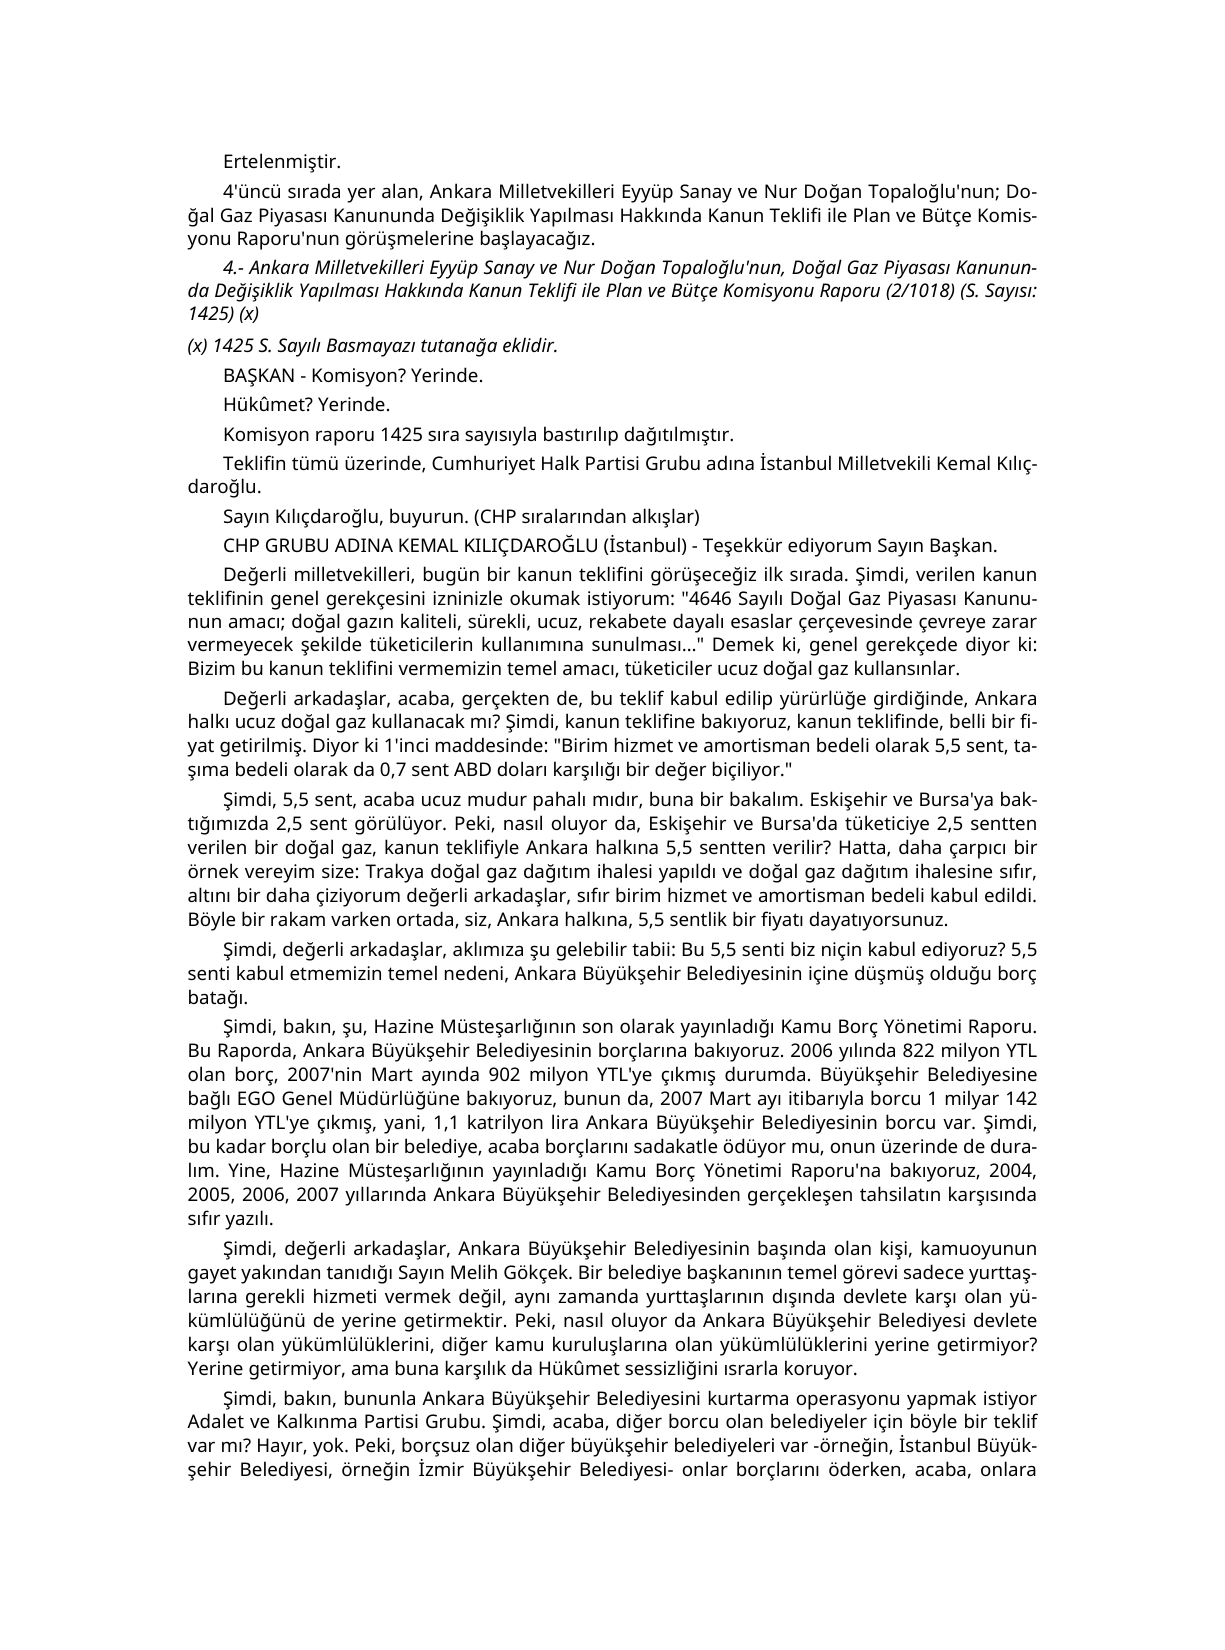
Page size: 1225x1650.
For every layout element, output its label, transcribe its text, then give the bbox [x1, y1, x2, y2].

text CHP GRUBU ADINA KEMAL KILIÇDAROĞLU (İstanbul) - Teşekkür ediyorum Sayın Başkan. [187, 533, 1037, 557]
text Teklifin tümü üzerinde, Cumhuriyet Halk Partisi Grubu adına İstanbul Milletvekili Kemal Kılıçdaroğlu. [187, 452, 1037, 498]
text Değerli arkadaşlar, acaba, gerçekten de, bu teklif kabul edilip yürürlüğe girdiğinde, Ankara halkı ucuz doğal gaz kullanacak mı? Şimdi, kanun teklifine bakıyoruz, kanun teklifinde, belli bir fiyat getirilmiş. Diyor ki 1'inci maddesinde: "Birim hizmet ve amortisman bedeli olarak 5,5 sent, taşıma bedeli olarak da 0,7 sent ABD doları karşılığı bir değer biçiliyor." [187, 686, 1037, 782]
text Şimdi, 5,5 sent, acaba ucuz mudur pahalı mıdır, buna bir bakalım. Eskişehir ve Bursa'ya baktığımızda 2,5 sent görülüyor. Peki, nasıl oluyor da, Eskişehir ve Bursa'da tüketiciye 2,5 sentten verilen bir doğal gaz, kanun teklifiyle Ankara halkına 5,5 sentten verilir? Hatta, daha çarpıcı bir örnek vereyim size: Trakya doğal gaz dağıtım ihalesi yapıldı ve doğal gaz dağıtım ihalesine sıfır, altını bir daha çiziyorum değerli arkadaşlar, sıfır birim hizmet ve amortisman bedeli kabul edildi. Böyle bir rakam varken ortada, siz, Ankara halkına, 5,5 sentlik bir fiyatı dayatıyorsunuz. [187, 787, 1037, 931]
text Sayın Kılıçdaroğlu, buyurun. (CHP sıralarından alkışlar) [187, 504, 1037, 528]
text Şimdi, değerli arkadaşlar, Ankara Büyükşehir Belediyesinin başında olan kişi, kamuoyunun gayet yakından tanıdığı Sayın Melih Gökçek. Bir belediye başkanının temel görevi sadece yurttaşlarına gerekli hizmeti vermek değil, aynı zamanda yurttaşlarının dışında devlete karşı olan yükümlülüğünü de yerine getirmektir. Peki, nasıl oluyor da Ankara Büyükşehir Belediyesi devlete karşı olan yükümlülüklerini, diğer kamu kuruluşlarına olan yükümlülüklerini yerine getirmiyor? Yerine getirmiyor, ama buna karşılık da Hükûmet sessizliğini ısrarla koruyor. [187, 1236, 1037, 1380]
text 4'üncü sırada yer alan, Ankara Milletvekilleri Eyyüp Sanay ve Nur Doğan Topaloğlu'nun; Doğal Gaz Piyasası Kanununda Değişiklik Yapılması Hakkında Kanun Teklifi ile Plan ve Bütçe Komisyonu Raporu'nun görüşmelerine başlayacağız. [187, 179, 1037, 250]
text BAŞKAN - Komisyon? Yerinde. [187, 364, 1037, 387]
text (x) 1425 S. Sayılı Basmayazı tutanağa eklidir. [187, 331, 1037, 358]
text Hükûmet? Yerinde. [187, 393, 1037, 416]
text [187, 1386, 1037, 1482]
text Komisyon raporu 1425 sıra sayısıyla bastırılıp dağıtılmıştır. [187, 422, 1037, 446]
text Değerli milletvekilleri, bugün bir kanun teklifini görüşeceğiz ilk sırada. Şimdi, verilen kanun teklifinin genel gerekçesini izninizle okumak istiyorum: "4646 Sayılı Doğal Gaz Piyasası Kanununun amacı; doğal gazın kaliteli, sürekli, ucuz, rekabete dayalı esaslar çerçevesinde çevreye zarar vermeyecek şekilde tüketicilerin kullanımına sunulması…" Demek ki, genel gerekçede diyor ki: Bizim bu kanun teklifini vermemizin temel amacı, tüketiciler ucuz doğal gaz kullansınlar. [187, 563, 1037, 680]
text Şimdi, bakın, şu, Hazine Müsteşarlığının son olarak yayınladığı Kamu Borç Yönetimi Raporu. Bu Raporda, Ankara Büyükşehir Belediyesinin borçlarına bakıyoruz. 2006 yılında 822 milyon YTL olan borç, 2007'nin Mart ayında 902 milyon YTL'ye çıkmış durumda. Büyükşehir Belediyesine bağlı EGO Genel Müdürlüğüne bakıyoruz, bunun da, 2007 Mart ayı itibarıyla borcu 1 milyar 142 milyon YTL'ye çıkmış, yani, 1,1 katrilyon lira Ankara Büyükşehir Belediyesinin borcu var. Şimdi, bu kadar borçlu olan bir belediye, acaba borçlarını sadakatle ödüyor mu, onun üzerinde de duralım. Yine, Hazine Müsteşarlığının yayınladığı Kamu Borç Yönetimi Raporu'na bakıyoruz, 2004, 2005, 2006, 2007 yıllarında Ankara Büyükşehir Belediyesinden gerçekleşen tahsilatın karşısında sıfır yazılı. [187, 1015, 1037, 1230]
text Ertelenmiştir. [187, 150, 1037, 174]
text 4.- Ankara Milletvekilleri Eyyüp Sanay ve Nur Doğan Topaloğlu'nun, Doğal Gaz Piyasası Kanununda Değişiklik Yapılması Hakkında Kanun Teklifi ile Plan ve Bütçe Komisyonu Raporu (2/1018) (S. Sayısı: 1425) (x) [187, 256, 1037, 325]
text Şimdi, değerli arkadaşlar, aklımıza şu gelebilir tabii: Bu 5,5 senti biz niçin kabul ediyoruz? 5,5 senti kabul etmemizin temel nedeni, Ankara Büyükşehir Belediyesinin içine düşmüş olduğu borç batağı. [187, 937, 1037, 1009]
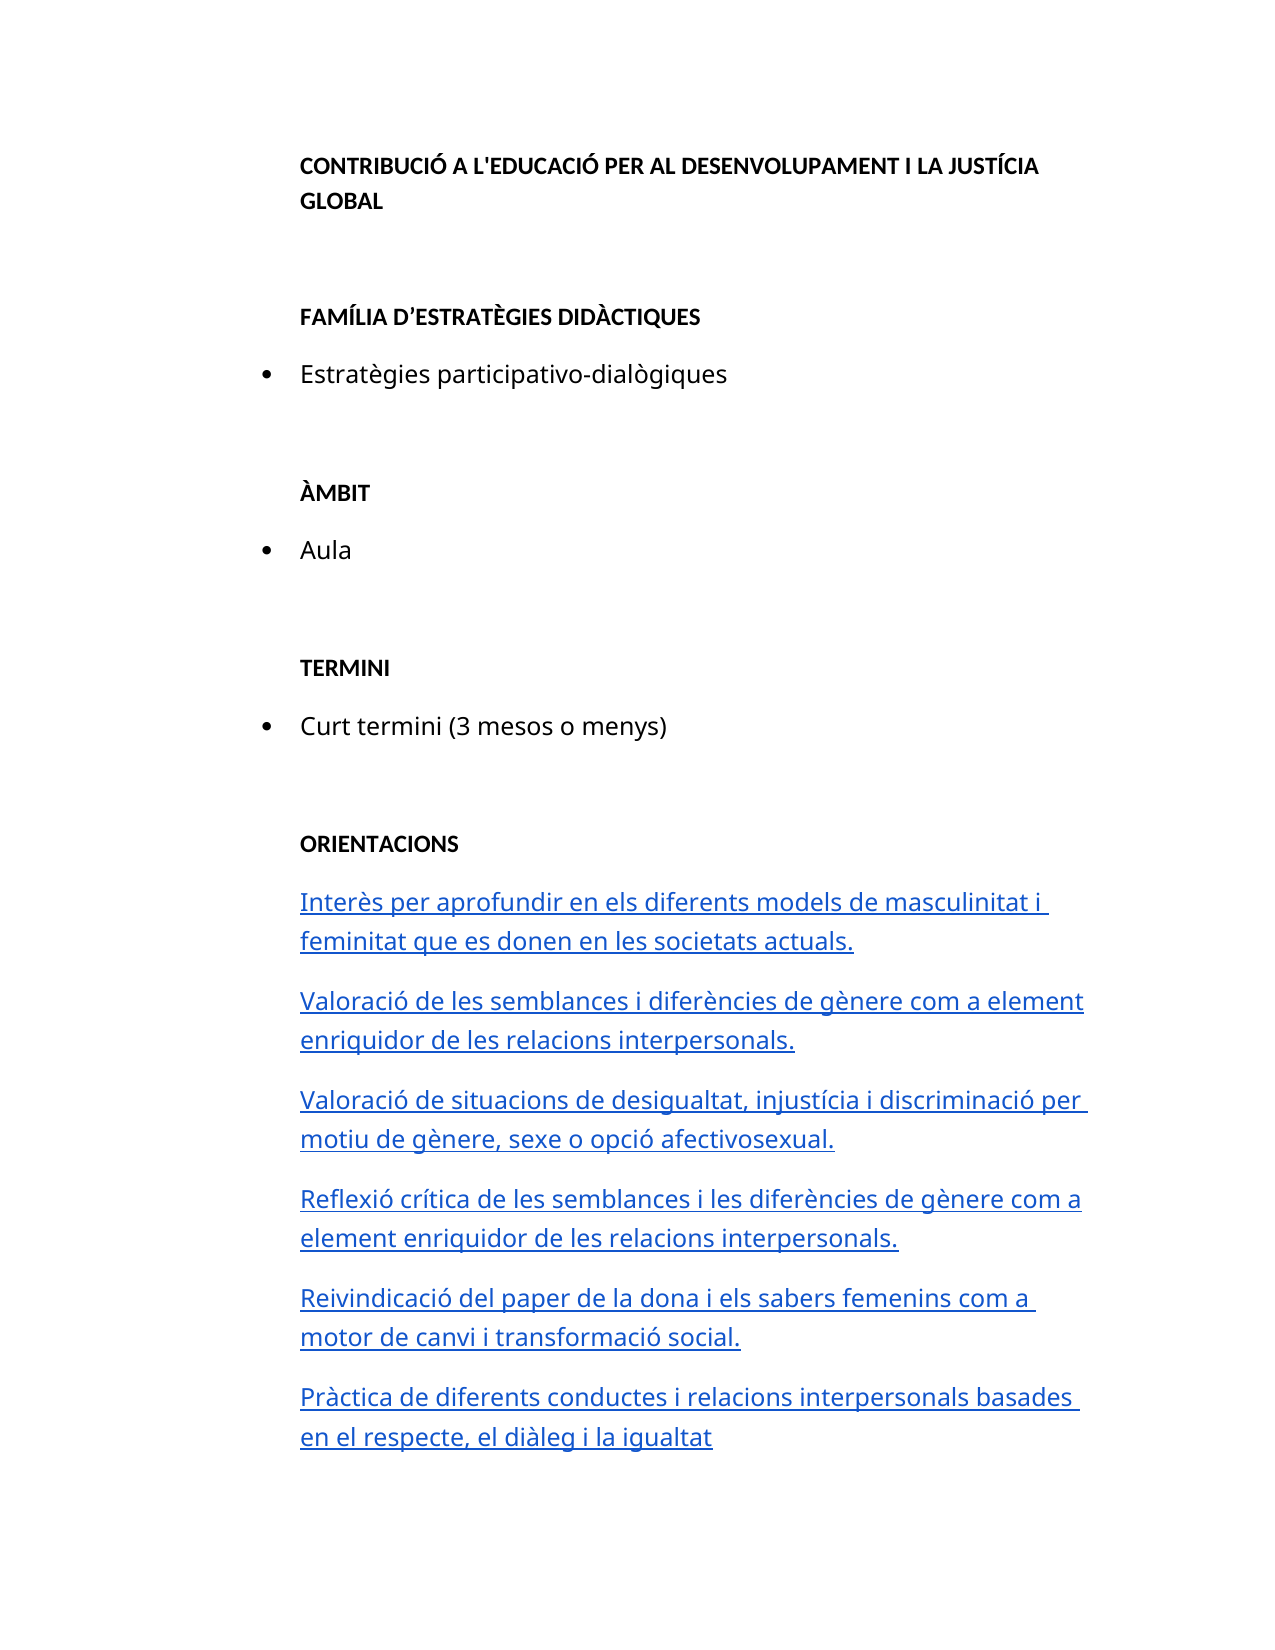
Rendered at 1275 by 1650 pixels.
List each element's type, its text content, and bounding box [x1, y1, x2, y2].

list Aula [262, 532, 1087, 567]
text Valoració de situacions de desigualtat, injustícia i discriminació per motiu de gènere, sexe o opció afectivosexual. [300, 1082, 1087, 1111]
text Valoració de situacions de desigualtat, injustícia i discriminació per motiu de gènere, sexe o opció afectivosexual. [300, 1113, 1087, 1156]
subtitle CONTRIBUCIÓ A L'EDUCACIÓ PER AL DESENVOLUPAMENT I LA JUSTÍCIA GLOBAL [300, 150, 1087, 216]
subtitle FAMÍLIA D’ESTRATÈGIES DIDÀCTIQUES [300, 301, 1087, 331]
subtitle ÀMBIT [300, 477, 1087, 507]
text Reflexió crítica de les semblances i les diferències de gènere com a element enriquidor de les relacions interpersonals. [300, 1182, 1087, 1255]
subtitle ORIENTACIONS [300, 828, 1087, 859]
list Curt termini (3 mesos o menys) [262, 708, 1087, 742]
text Interès per aprofundir en els diferents models de masculinitat i feminitat que es donen en les societats actuals. [300, 884, 1087, 957]
text Pràctica de diferents conductes i relacions interpersonals basades en el respecte, el diàleg i la igualtat [300, 1380, 1087, 1453]
subtitle TERMINI [300, 652, 1087, 683]
text Reivindicació del paper de la dona i els sabers femenins com a motor de canvi i transformació social. [300, 1281, 1087, 1354]
list Estratègies participativo-dialògiques [262, 357, 1087, 391]
text Valoració de les semblances i diferències de gènere com a element enriquidor de les relacions interpersonals. [300, 983, 1087, 1057]
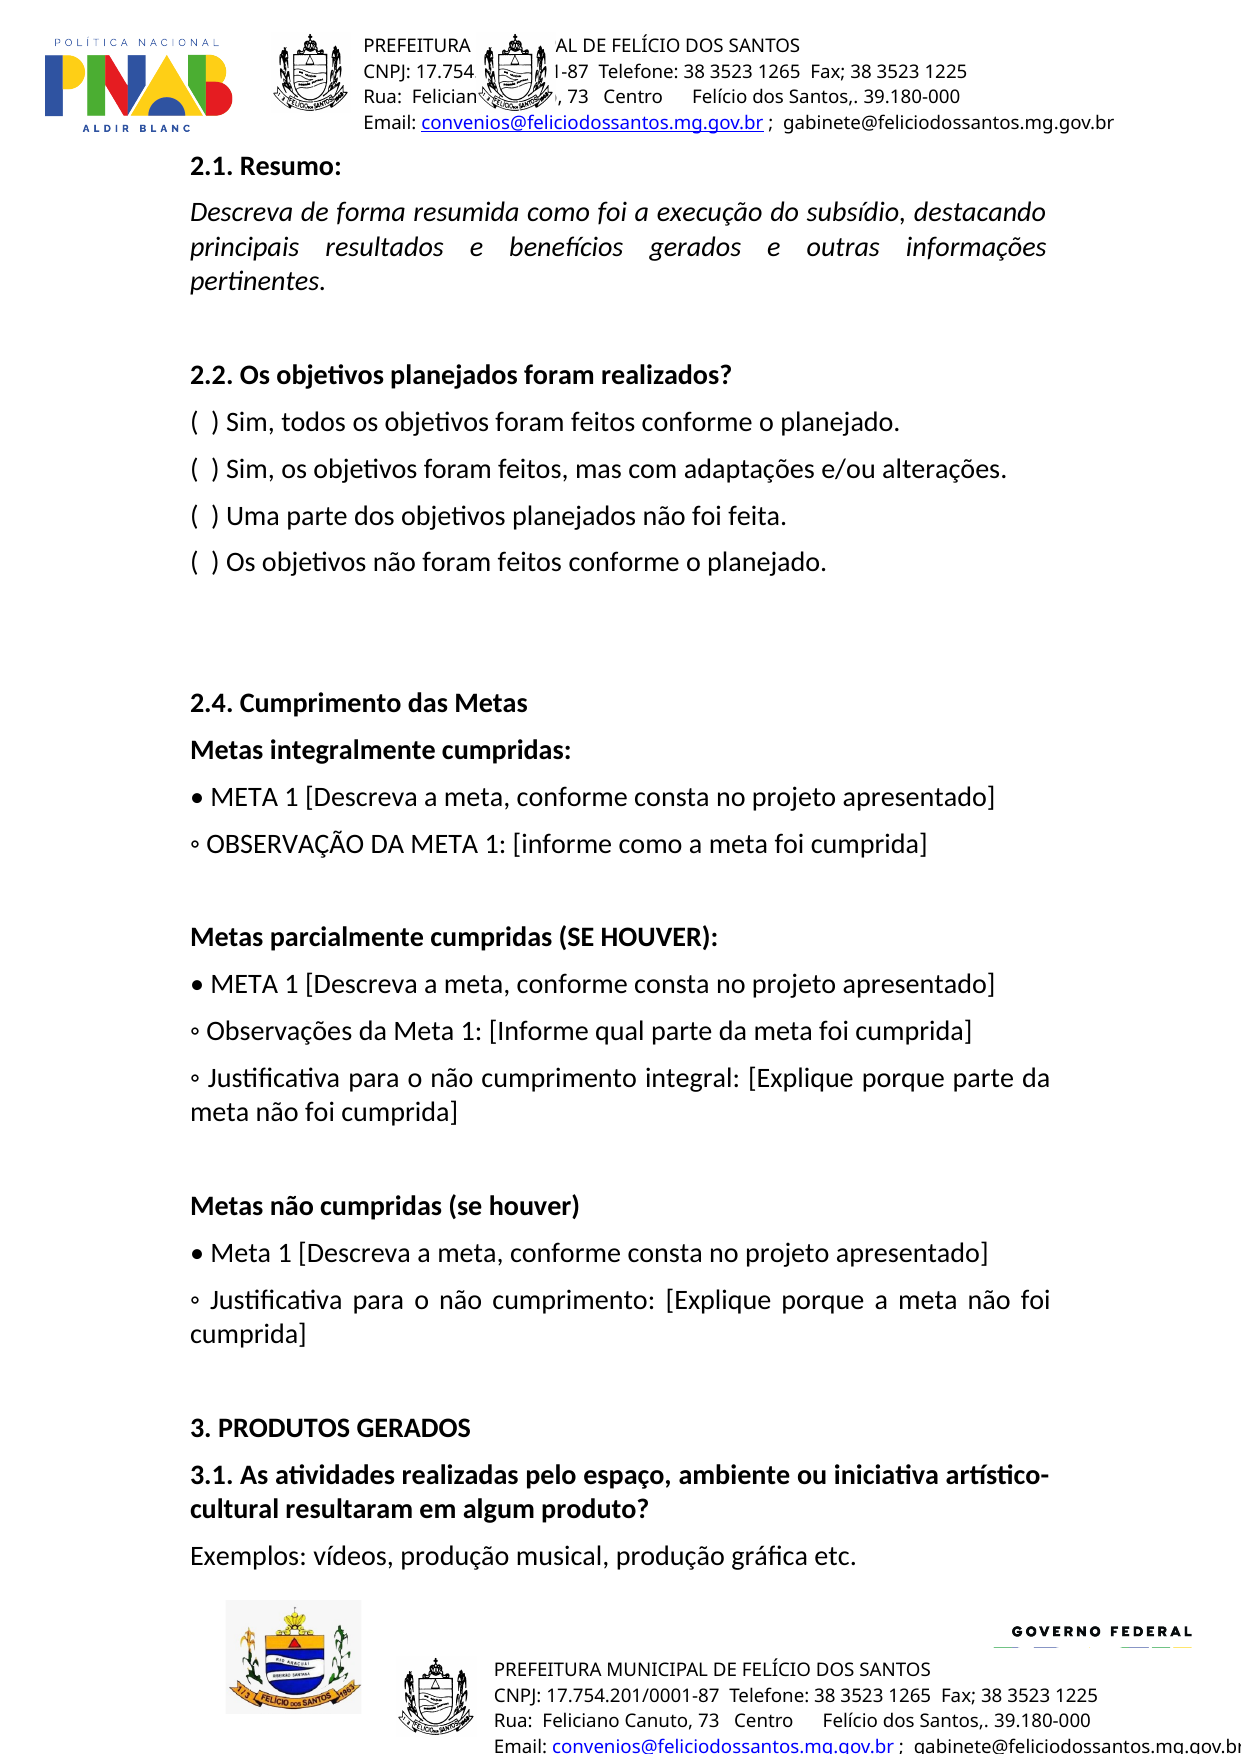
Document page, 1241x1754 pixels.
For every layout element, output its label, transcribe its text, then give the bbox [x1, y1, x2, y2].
+++
# WORK ITEM
Nothing but the lines from the one that contains "Rendered at 1275 by 1650 pixels." through the last line of the material should be written out, exactly. Omit pictures.

# EXPECTED OUTPUT
Rendered at 1275 by 1650 pixels.
List each element's type, its text content, and bounding box [x1, y1, x2, y2].

list Aula [262, 532, 1087, 567]
text Valoració de situacions de desigualtat, injustícia i discriminació per motiu de gènere, sexe o opció afectivosexual. [300, 1082, 1087, 1111]
text Valoració de situacions de desigualtat, injustícia i discriminació per motiu de gènere, sexe o opció afectivosexual. [300, 1113, 1087, 1156]
subtitle CONTRIBUCIÓ A L'EDUCACIÓ PER AL DESENVOLUPAMENT I LA JUSTÍCIA GLOBAL [300, 150, 1087, 216]
subtitle FAMÍLIA D’ESTRATÈGIES DIDÀCTIQUES [300, 301, 1087, 331]
subtitle ÀMBIT [300, 477, 1087, 507]
text Reflexió crítica de les semblances i les diferències de gènere com a element enriquidor de les relacions interpersonals. [300, 1182, 1087, 1255]
subtitle ORIENTACIONS [300, 828, 1087, 859]
list Curt termini (3 mesos o menys) [262, 708, 1087, 742]
text Interès per aprofundir en els diferents models de masculinitat i feminitat que es donen en les societats actuals. [300, 884, 1087, 957]
text Pràctica de diferents conductes i relacions interpersonals basades en el respecte, el diàleg i la igualtat [300, 1380, 1087, 1453]
subtitle TERMINI [300, 652, 1087, 683]
text Reivindicació del paper de la dona i els sabers femenins com a motor de canvi i transformació social. [300, 1281, 1087, 1354]
list Estratègies participativo-dialògiques [262, 357, 1087, 391]
text Valoració de les semblances i diferències de gènere com a element enriquidor de les relacions interpersonals. [300, 983, 1087, 1057]
Document page, 1241x1754 pixels.
For every layout element, output its label, transcribe its text, then give the bbox [x1, y1, x2, y2].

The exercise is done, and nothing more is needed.